**SOURCE DOCUMENT:**
※
Gregory Pardlo (born November 24, 1968) is an American poet, writer, and professor. His book Digest won the 2015 Pulitzer Prize for Poetry. His poems, reviews, and translations have appeared in The American Poetry Review, Callaloo, Poet Lore, Harvard Review, Ploughshares, and on National Public Radio. His work has been praised for its “language simultaneously urban and highbrow… snapshots of a life that is so specific it becomes universal.”

Life and work

Pardlo's first volume of poems, Totem, was chosen by Brenda Hillman as the winner of the 2007 American Poetry Review / Honickman First Book Prize, distributed by Copper Canyon Press. The manuscript for Totem was also a semifinalist for the Walt Whitman Award from the Academy of American Poets, a finalist for the National Poetry Series, and a finalist for the inaugural Essence Magazine Literary Award in Poetry. Pardlo is the translator of the full-length poetry collection Pencil of Rays and Spike Mace by Danish poet Niels Lyngsø.

Born in Philadelphia, Pardlo grew up in Willingboro, New Jersey. His younger brother is Robbie Pardlo, an American musician formerly of R&B group City High. His father, Gregory Pardlo Sr., is a former air traffic controller who participated in the air traffic controllers' strike of 1981.

Gregory Pardlo received his BA in English from Rutgers University-Camden, an MFA from New York University as a New York Times Fellow in Poetry, and an MFA in nonfiction from Columbia University; he is also a doctoral candidate in English at the City University of New York. He has been the recipient of fellowships from the John Simon Guggenheim Memorial Foundation, the New York Foundation for the Arts, the Cave Canem Foundation, the MacDowell Artist's Colony, the Seaside Institute, the Lotos Club Foundation, and City University of New York, as well as a translation grant from the National Endowment for the Arts.
※
**DATA PROVIDED:**
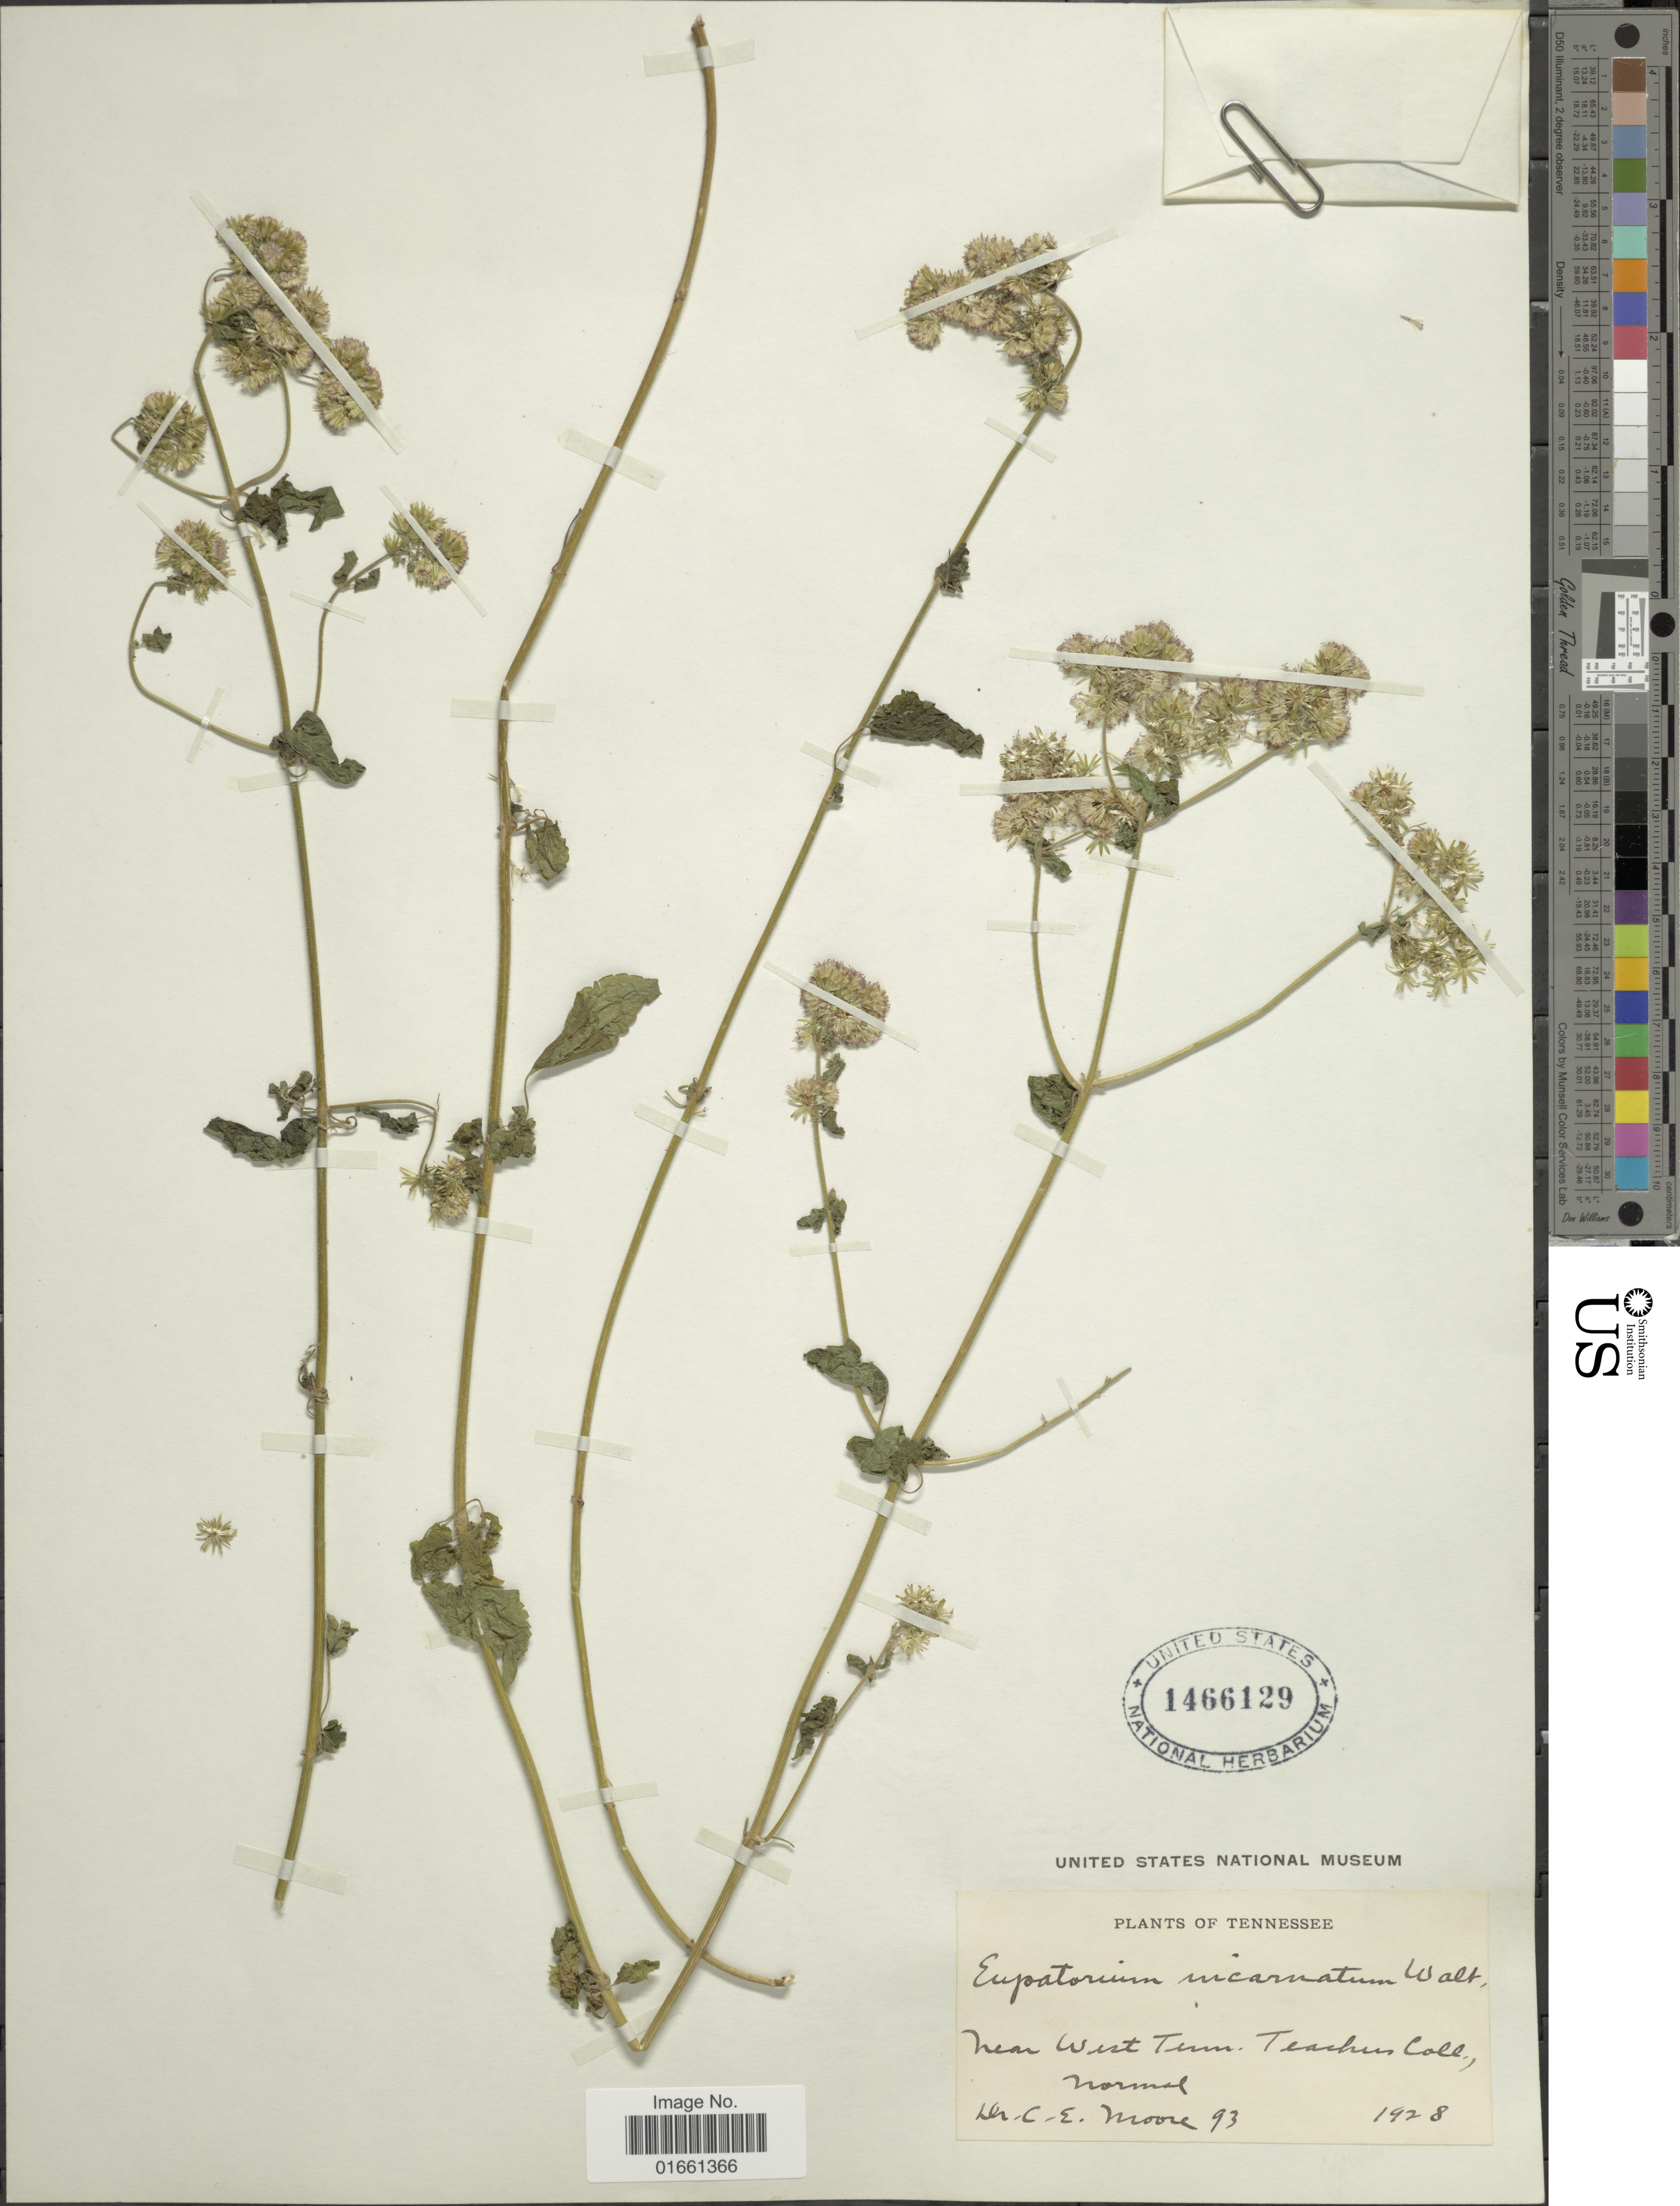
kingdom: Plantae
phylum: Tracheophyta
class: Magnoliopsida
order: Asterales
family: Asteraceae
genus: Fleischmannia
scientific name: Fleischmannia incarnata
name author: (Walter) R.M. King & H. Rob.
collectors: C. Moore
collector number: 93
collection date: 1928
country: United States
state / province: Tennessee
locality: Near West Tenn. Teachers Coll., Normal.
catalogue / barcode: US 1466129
※
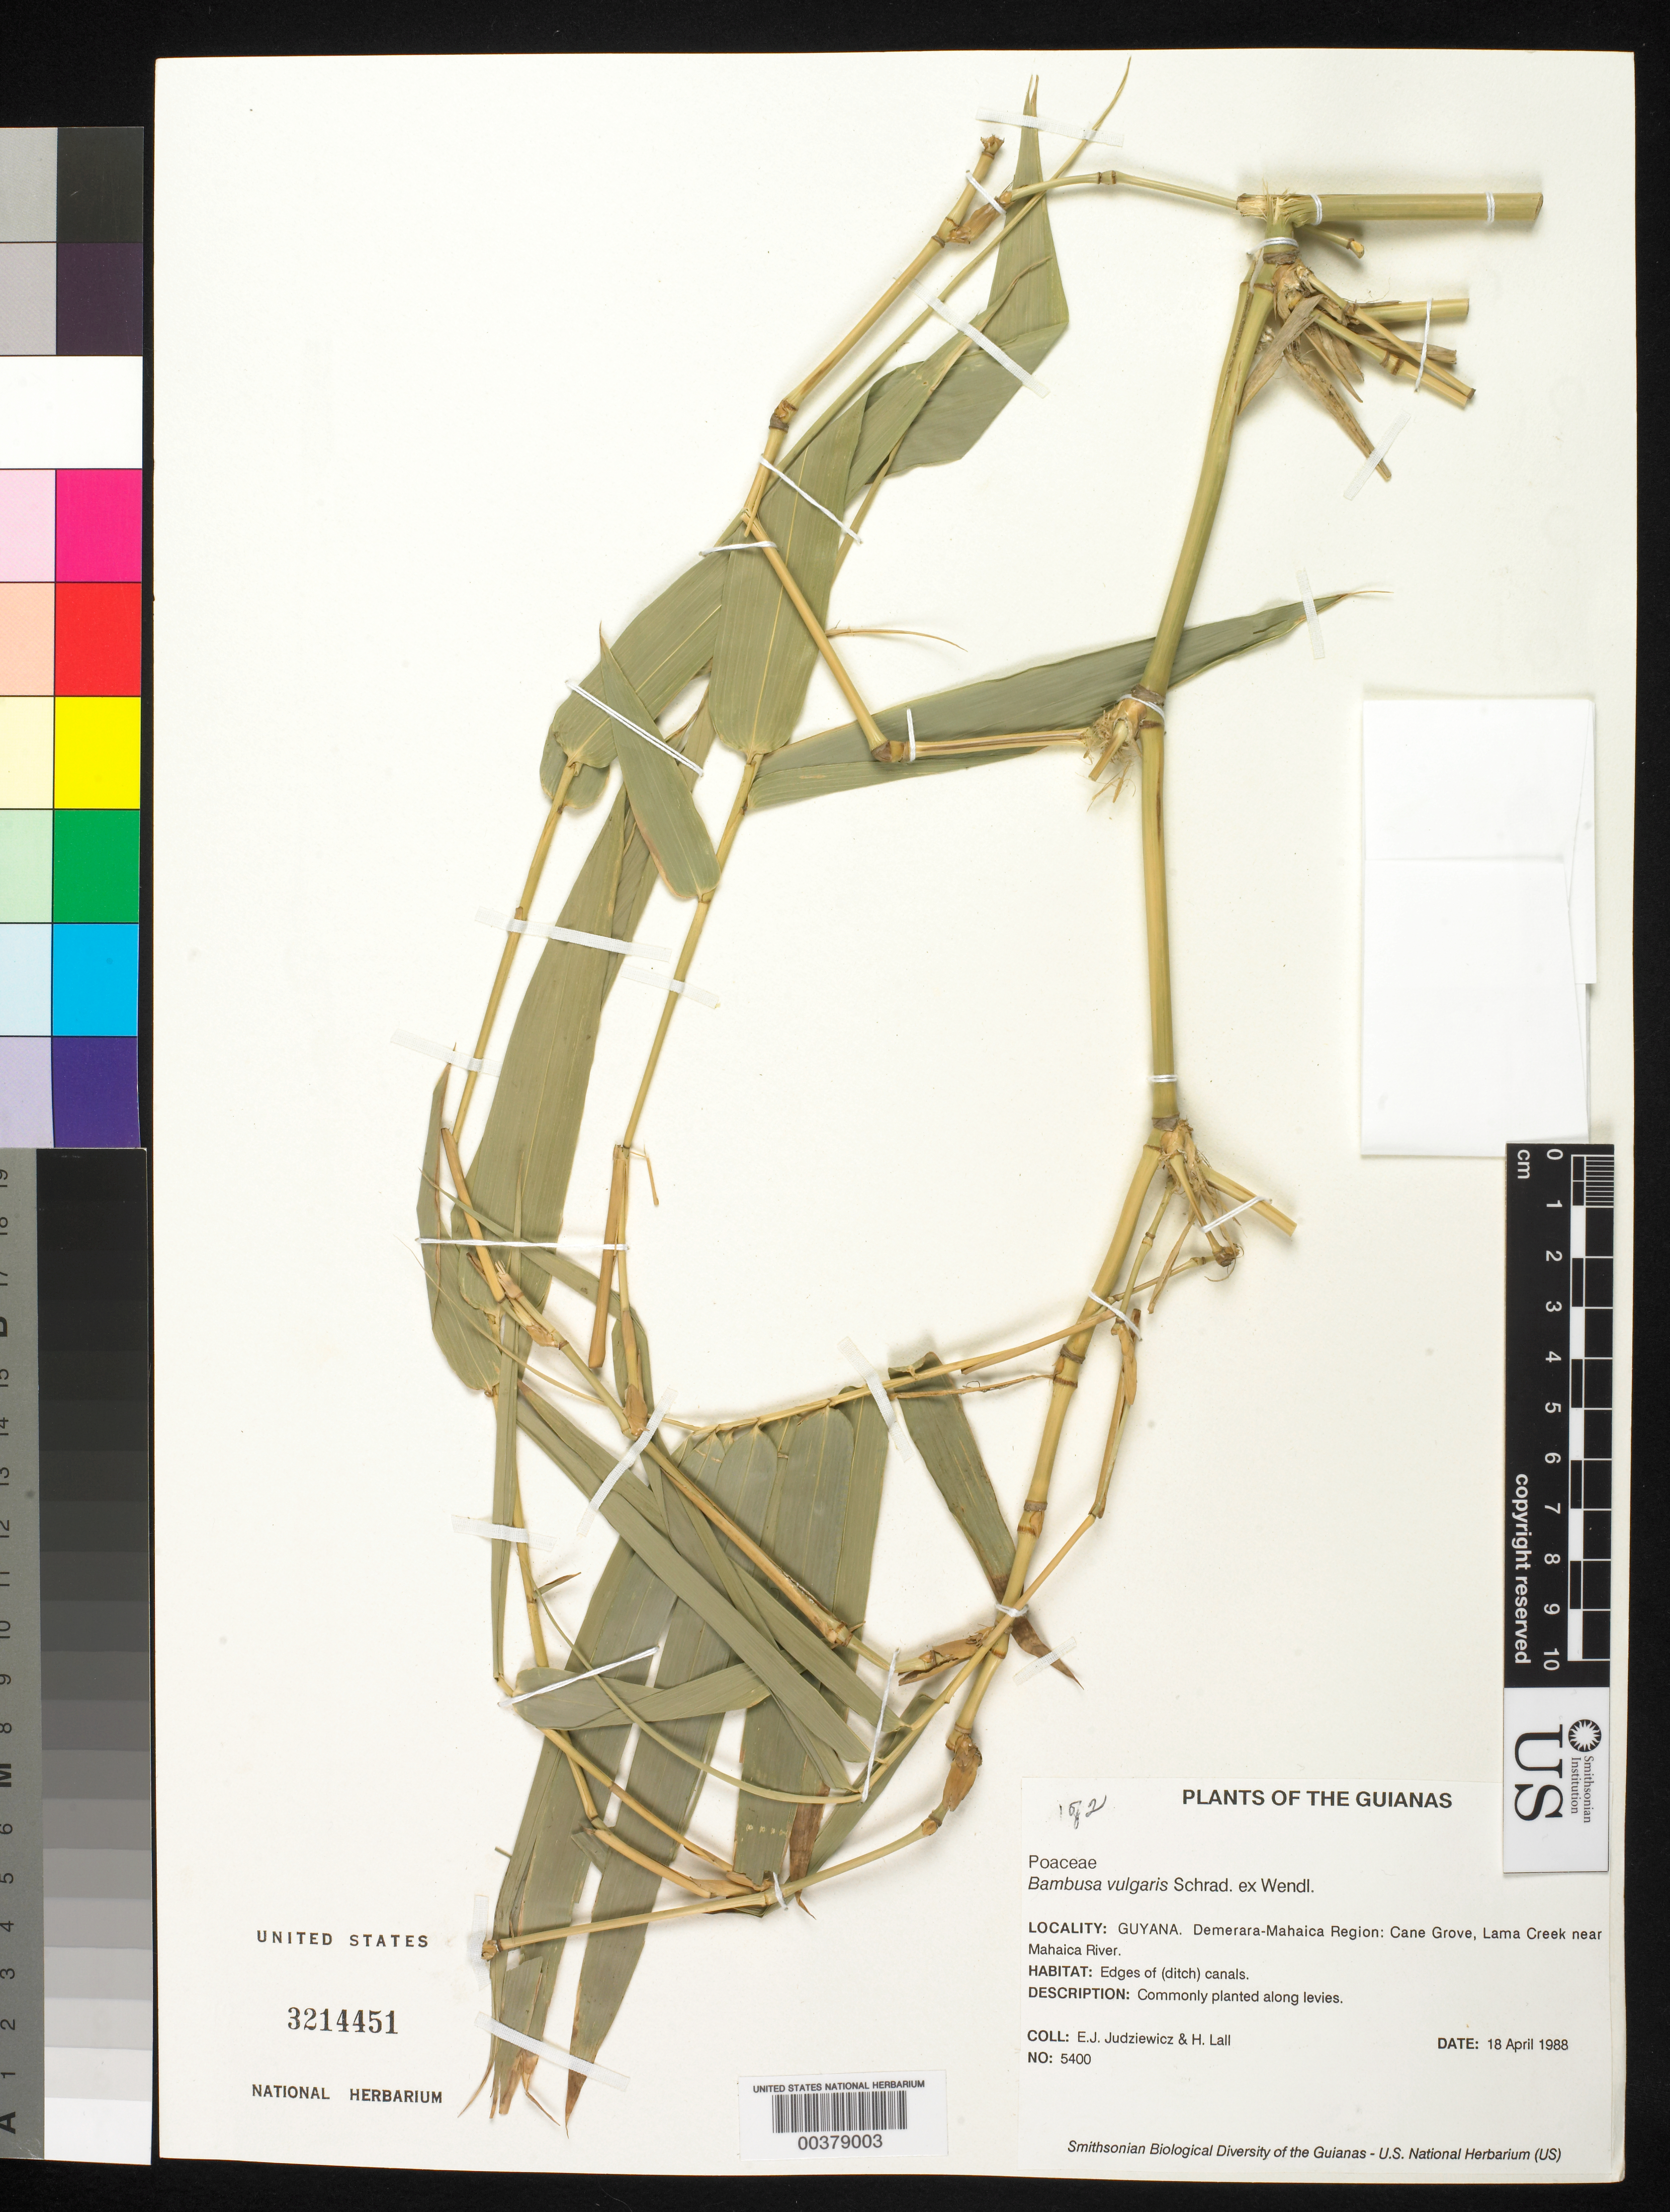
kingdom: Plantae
※
**COMPLETE THE FOLLOWING:**
**1.** Answer these from the Gregory Pardlo passage:
(a) Which book by Pardlo won the 2015 Pulitzer Prize for Poetry?
(b) In which town did Pardlo grow up?
(c) From which university did he receive his BA in English?
**2.** Recast part of the rows as a numbered list with blank lines left out. Begin at the row that contains "collection date: 1928" and stop after the row that contains "locality: Near West".

**EXPECTED RESPONSES:**
**1.**
(a) Digest
(b) Willingboro, New Jersey
(c) Rutgers University-Camden

**2.**
1. collection date: 1928
2. country: United States
3. state / province: Tennessee
4. locality: Near West Tenn. Teachers Coll., Normal.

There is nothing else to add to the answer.